» Task item:
For this task, copy the data that follows exactly, keeping every character.

==== Entries shown

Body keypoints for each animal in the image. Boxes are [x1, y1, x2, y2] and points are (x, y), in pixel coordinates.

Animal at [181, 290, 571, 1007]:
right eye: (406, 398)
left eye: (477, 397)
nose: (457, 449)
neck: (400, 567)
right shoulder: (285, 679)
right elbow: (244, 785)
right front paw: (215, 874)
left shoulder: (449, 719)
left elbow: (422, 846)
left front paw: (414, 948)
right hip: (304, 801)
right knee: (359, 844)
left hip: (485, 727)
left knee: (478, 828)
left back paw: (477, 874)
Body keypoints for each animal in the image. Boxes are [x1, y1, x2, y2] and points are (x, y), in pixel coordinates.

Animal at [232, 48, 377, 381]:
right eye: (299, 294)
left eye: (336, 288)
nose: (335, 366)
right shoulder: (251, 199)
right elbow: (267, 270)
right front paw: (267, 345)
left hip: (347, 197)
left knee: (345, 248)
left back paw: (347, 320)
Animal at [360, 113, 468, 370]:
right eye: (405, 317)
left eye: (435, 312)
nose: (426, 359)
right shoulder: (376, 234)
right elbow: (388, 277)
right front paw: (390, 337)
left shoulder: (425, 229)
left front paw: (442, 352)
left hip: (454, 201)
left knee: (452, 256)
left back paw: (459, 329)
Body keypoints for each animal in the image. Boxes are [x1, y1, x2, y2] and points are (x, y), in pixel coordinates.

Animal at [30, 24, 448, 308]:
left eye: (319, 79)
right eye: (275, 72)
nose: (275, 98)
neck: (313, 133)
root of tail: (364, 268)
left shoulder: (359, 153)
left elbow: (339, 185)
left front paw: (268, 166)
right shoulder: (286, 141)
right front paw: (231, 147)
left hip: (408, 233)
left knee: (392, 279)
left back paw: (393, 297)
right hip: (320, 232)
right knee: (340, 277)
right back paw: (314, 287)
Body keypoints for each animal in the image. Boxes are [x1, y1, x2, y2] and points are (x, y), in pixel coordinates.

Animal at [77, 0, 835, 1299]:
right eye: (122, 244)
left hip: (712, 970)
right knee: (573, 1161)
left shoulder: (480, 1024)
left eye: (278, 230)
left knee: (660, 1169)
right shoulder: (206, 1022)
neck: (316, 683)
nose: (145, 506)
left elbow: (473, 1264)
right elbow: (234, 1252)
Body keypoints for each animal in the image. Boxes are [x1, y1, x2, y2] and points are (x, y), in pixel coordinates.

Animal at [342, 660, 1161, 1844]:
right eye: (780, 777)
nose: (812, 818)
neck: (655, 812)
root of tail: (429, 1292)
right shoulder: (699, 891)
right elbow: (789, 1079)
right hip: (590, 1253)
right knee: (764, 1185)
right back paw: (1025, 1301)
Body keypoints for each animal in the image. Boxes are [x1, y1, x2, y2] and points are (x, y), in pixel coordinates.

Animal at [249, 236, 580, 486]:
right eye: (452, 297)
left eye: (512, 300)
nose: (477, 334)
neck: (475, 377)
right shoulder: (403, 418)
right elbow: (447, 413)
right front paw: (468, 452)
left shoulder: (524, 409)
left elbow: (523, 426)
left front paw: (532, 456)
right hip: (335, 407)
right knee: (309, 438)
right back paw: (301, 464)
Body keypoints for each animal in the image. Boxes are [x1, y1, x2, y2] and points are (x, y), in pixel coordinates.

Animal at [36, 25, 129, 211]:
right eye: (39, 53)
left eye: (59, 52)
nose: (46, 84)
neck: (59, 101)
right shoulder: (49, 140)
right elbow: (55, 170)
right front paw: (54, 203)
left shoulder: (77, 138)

========

» Response to the exercise:
Body keypoints for each animal in the image. Boxes are [x1, y1, x2, y2] and points are (x, y), in pixel coordinates.

Animal at [181, 290, 571, 1007]:
right eye: (406, 398)
left eye: (477, 397)
nose: (457, 449)
neck: (400, 567)
right shoulder: (285, 679)
right elbow: (244, 785)
right front paw: (215, 874)
left shoulder: (449, 719)
left elbow: (422, 846)
left front paw: (414, 948)
right hip: (304, 801)
right knee: (359, 844)
left hip: (485, 727)
left knee: (478, 828)
left back paw: (477, 874)
Body keypoints for each animal in the image. Boxes are [x1, y1, x2, y2] and points are (x, y), in pixel coordinates.

Animal at [232, 48, 377, 381]:
right eye: (299, 294)
left eye: (336, 288)
nose: (335, 366)
right shoulder: (251, 199)
right elbow: (267, 270)
right front paw: (267, 345)
left hip: (347, 197)
left knee: (345, 248)
left back paw: (347, 320)
Animal at [360, 113, 468, 370]:
right eye: (405, 317)
left eye: (435, 312)
nose: (426, 359)
right shoulder: (376, 234)
right elbow: (388, 277)
right front paw: (390, 337)
left shoulder: (425, 229)
left front paw: (442, 352)
left hip: (454, 201)
left knee: (452, 256)
left back paw: (459, 329)
Body keypoints for each animal in the image. Boxes are [x1, y1, x2, y2] and points are (x, y), in pixel coordinates.

Animal at [30, 24, 448, 308]:
left eye: (319, 79)
right eye: (275, 72)
nose: (275, 98)
neck: (313, 133)
root of tail: (364, 268)
left shoulder: (359, 153)
left elbow: (339, 185)
left front paw: (268, 166)
right shoulder: (286, 141)
right front paw: (231, 147)
left hip: (408, 233)
left knee: (392, 279)
left back paw: (393, 297)
right hip: (320, 232)
right knee: (340, 277)
right back paw: (314, 287)
Body keypoints for each animal in the image. Boxes are [x1, y1, x2, y2] and points are (x, y), in pixel coordinates.

Animal at [77, 0, 835, 1299]:
right eye: (122, 244)
left hip: (712, 970)
right knee: (573, 1161)
left shoulder: (480, 1024)
left eye: (278, 230)
left knee: (660, 1169)
right shoulder: (206, 1022)
neck: (316, 683)
nose: (145, 506)
left elbow: (473, 1264)
right elbow: (234, 1252)
Body keypoints for each animal in the image. Boxes are [x1, y1, x2, y2] and points are (x, y), in pixel coordinates.

Animal at [342, 660, 1161, 1844]:
right eye: (780, 777)
nose: (812, 818)
neck: (655, 812)
root of tail: (429, 1292)
right shoulder: (699, 891)
right elbow: (789, 1079)
right hip: (590, 1253)
right knee: (764, 1185)
right back paw: (1025, 1301)
Body keypoints for each animal in the image. Boxes are [x1, y1, x2, y2] and points are (x, y), in pixel coordinates.

Animal at [249, 236, 580, 486]:
right eye: (452, 297)
left eye: (512, 300)
nose: (477, 334)
neck: (475, 377)
right shoulder: (403, 418)
right elbow: (447, 413)
right front paw: (468, 452)
left shoulder: (524, 409)
left elbow: (523, 426)
left front paw: (532, 456)
right hip: (335, 407)
right knee: (309, 438)
right back paw: (301, 464)
Body keypoints for each animal in the image. Boxes are [x1, y1, x2, y2] and points are (x, y), in pixel coordinates.

Animal at [36, 25, 129, 211]:
right eye: (39, 53)
left eye: (59, 52)
nose: (46, 84)
neck: (59, 101)
right shoulder: (49, 140)
right elbow: (55, 170)
right front paw: (54, 203)
left shoulder: (77, 138)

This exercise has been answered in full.